== Passage
Oh yes.... I worked there as a temp for SOS Industrial Staff Bureau in 1979, after graduating from Wolverhampton Poly.
At that time they were making all kinds of bikes, I seem to remember they made Vindec, Edwardes, Brown Brothers and a few others. Mostly they made crappy shopping bikes but there were also some racing bikes and a heavy export model, which they sent to China or India, would you believe! It was black and chrome with a massive rack and I think it was called Flying Pigeon though I may have got that somewhere else. I worked mostly in the packing section wrapping bikes in cardboard sleeves, they were then thrown into the back of a container stacked two high on wooden frames. They were damned heavy to lift into the container by hand.
The factory made everything from the frames upwards; there was an area where they were brazing frame parts in jigs, heating them up with gas flames then applying braze to the red hot joint. The frames weighed a ton. After the brazing they were pickled then washed in hot water then hung on a conveyor and painted in a static booth, which had a spinning disc that went up and down spraying paint everywhere. After that the frames went through an oven, I remember seeing the Asian guys dashing inside the end of the oven and putting their chapattis on a shelf inside to warm up. The fire risk was high with the paint sprayer and static electricity and the alarm used to go off quite often; when that happened everybody downed tools and legged it for the exits because they knew that within a few seconds the whole factory was going to be flooded with CO2 unless somebody hit the cancel button.
The frames used to come out with their forks hanging in the head tube, quite often water had boiled inside the frames and dribbled out of the drain holes ruining the paint so one of my jobs was to sit with sandpaper, rub off the bubbly mess and take the frames back round for a second run through. What a waste!
After the frames had been painted they went over to the assembly area where the Asian lads used to set about them with presses and mallets, fitting headsets and BBs and generally making a lot of noise and clatter. There were always bits of bikes lying around on the floor, which I used to pick up and smuggle out, though I never got round to building myself a bike out of them - mostly they were cheap pressed steel, I don't remember seeing any decent alloy parts. I've still got some frame stickers I liberated. I was always amazed that all the right bits seemed to end up being stuck on the right bikes because I couldn't see any pattern or apparent organisation.
====
== Given information
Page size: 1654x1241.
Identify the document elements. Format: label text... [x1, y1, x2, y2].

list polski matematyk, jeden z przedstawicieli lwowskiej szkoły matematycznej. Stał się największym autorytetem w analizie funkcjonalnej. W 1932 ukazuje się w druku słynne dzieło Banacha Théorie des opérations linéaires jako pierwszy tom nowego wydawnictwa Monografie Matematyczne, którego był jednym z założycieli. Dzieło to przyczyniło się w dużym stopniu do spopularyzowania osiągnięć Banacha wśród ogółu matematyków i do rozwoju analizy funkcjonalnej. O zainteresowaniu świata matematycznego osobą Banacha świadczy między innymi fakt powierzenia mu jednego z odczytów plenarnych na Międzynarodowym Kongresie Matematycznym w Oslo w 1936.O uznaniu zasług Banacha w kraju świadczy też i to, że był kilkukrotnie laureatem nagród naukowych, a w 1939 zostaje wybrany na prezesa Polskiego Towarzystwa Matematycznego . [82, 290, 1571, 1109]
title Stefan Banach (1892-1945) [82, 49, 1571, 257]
====
→ What you have to do
Write out everything in the bicycle factory recollection above, from "Oh yes.... I" down to "container by hand.", without changing a word.

→ Solved exercise
Oh yes.... I worked there as a temp for SOS Industrial Staff Bureau in 1979, after graduating from Wolverhampton Poly.
At that time they were making all kinds of bikes, I seem to remember they made Vindec, Edwardes, Brown Brothers and a few others. Mostly they made crappy shopping bikes but there were also some racing bikes and a heavy export model, which they sent to China or India, would you believe! It was black and chrome with a massive rack and I think it was called Flying Pigeon though I may have got that somewhere else. I worked mostly in the packing section wrapping bikes in cardboard sleeves, they were then thrown into the back of a container stacked two high on wooden frames. They were damned heavy to lift into the container by hand.